[[ Provided text open ]]

Let's not beat around the bush here. Metaphorically, we are meant to draw a line between the treatment of fish-people by humans in this land and Black people in the real world, who were also enslaved and discriminated against. This subtextual reading is made more explicit by casting a Black man (the talented McKinley Belcher III) in the role of Arlong, which wonderfully rebukes a tendency in media to have “metaphorical racism” narratives where white people play the oppressed group (see Star-Crossed, Zootopia, and many more).

And what does Arlong want to do in response to that mistreatment?

He wants to enslave and conquer humanity. "Fish-men are the rightful rulers of the seas," he monologues to his crew. "And the humans know it, too. They fear our power, so they bound us with chains. They loath our presence, so they banned us from their cities…But we broke those chains and built our own cities. Now the time has come to restore the natural order of this world…we will teach each and every human their rightful place."

[[ Provided text closed ]]
[[ Data records open ]]

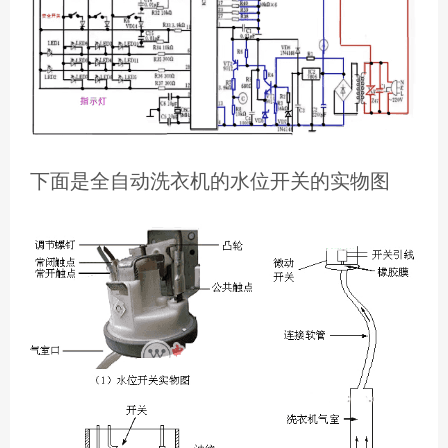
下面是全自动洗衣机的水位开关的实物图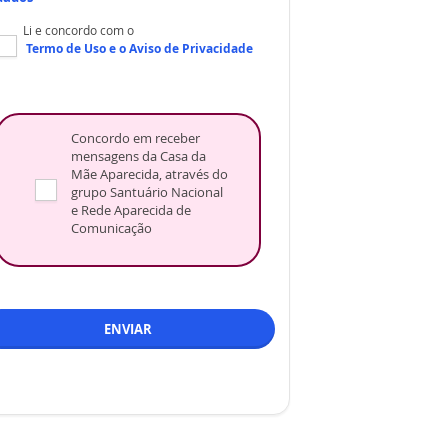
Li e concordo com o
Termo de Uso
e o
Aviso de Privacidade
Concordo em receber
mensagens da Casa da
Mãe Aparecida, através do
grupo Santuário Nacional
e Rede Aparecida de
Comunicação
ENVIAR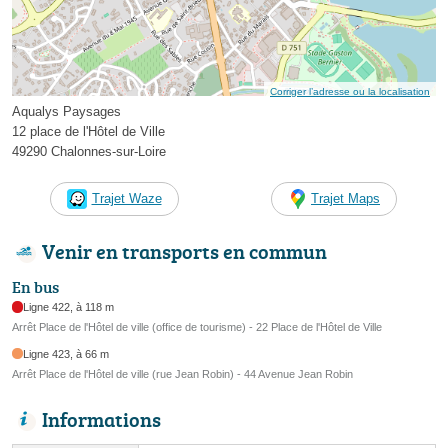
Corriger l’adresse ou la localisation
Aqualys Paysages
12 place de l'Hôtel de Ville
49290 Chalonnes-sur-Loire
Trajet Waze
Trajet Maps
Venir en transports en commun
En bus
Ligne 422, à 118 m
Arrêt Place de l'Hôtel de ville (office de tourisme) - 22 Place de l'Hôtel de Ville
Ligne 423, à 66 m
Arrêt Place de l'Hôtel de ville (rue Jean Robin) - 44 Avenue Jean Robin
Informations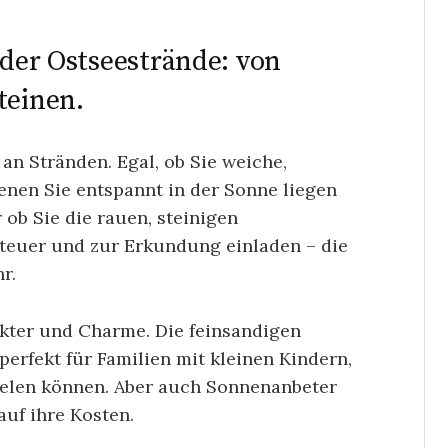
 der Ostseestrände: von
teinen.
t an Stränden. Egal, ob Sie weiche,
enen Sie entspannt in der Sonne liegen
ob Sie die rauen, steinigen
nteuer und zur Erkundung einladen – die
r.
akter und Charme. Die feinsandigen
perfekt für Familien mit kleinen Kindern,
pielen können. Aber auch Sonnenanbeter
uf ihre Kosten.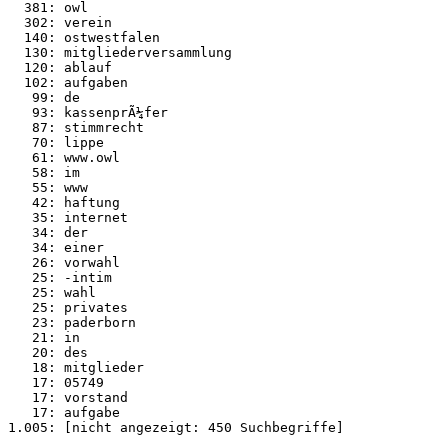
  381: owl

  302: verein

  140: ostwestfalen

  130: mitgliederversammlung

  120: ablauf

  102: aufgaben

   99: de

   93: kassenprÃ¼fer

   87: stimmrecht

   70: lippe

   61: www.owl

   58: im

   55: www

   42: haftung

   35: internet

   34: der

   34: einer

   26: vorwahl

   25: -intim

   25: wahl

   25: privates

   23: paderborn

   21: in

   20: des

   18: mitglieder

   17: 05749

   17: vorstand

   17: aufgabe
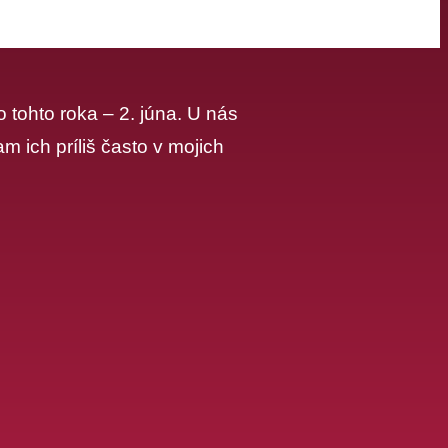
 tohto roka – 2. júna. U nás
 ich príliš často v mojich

[[ Data records closed ]]

● Job A:
In the commentary on Arlong, who plays the role of Arlong?
● Job B:
Write out the part of the commentary on Arlong starting with "Let's not beat" and going on through "and many more).".
● Job C:
Resume the commentary on Arlong from the point where it stops.
The rows stand apart from the commentary on Arlong and are separate material.

● Final answer A:
McKinley Belcher III

● Final answer B:
Let's not beat around the bush here. Metaphorically, we are meant to draw a line between the treatment of fish-people by humans in this land and Black people in the real world, who were also enslaved and discriminated against. This subtextual reading is made more explicit by casting a Black man (the talented McKinley Belcher III) in the role of Arlong, which wonderfully rebukes a tendency in media to have “metaphorical racism” narratives where white people play the oppressed group (see Star-Crossed, Zootopia, and many more).

● Final answer C:
Arlong was oppressed, and so he wants to replicate this dynamic with his oppressors. We see this tendency on a smaller micro scale when he enslaves the main character, Nami, as a child, chaining her up in a small room to take advantage of her cartography skills. He is contributing to a cycle of abuse.

As the saying goes, "hurt people hurt people." It's a trend we can see in the real world with abuse. While most survivors of abuse do not become abusive, it can correlate in some instances. One study found that "…adults who had records of abuse or neglect as children were twice as likely to have been reported to [Child Protective Services] because of child maltreatment" (note — there were limitations to these findings, and it's important not to walk away with the erroneous conclusion that an abused person will automatically go on to perpetuate abuse).

We can see this on the state level as well. At the risk of being controversial, the state of Israel was founded on the collective trauma of the European Genocide against the Jewish people, and that new state, in turn, used that hurt to ethnically cleanse hundreds of thousands of Palestinians from their lands (see the Nakba). Israel has since arguably constructed an apartheid regime in the Gaza Strip. Trauma was weaponized to justify harm on a massive scale — and we have no reason to believe that the world Arlong wants to build will be any different.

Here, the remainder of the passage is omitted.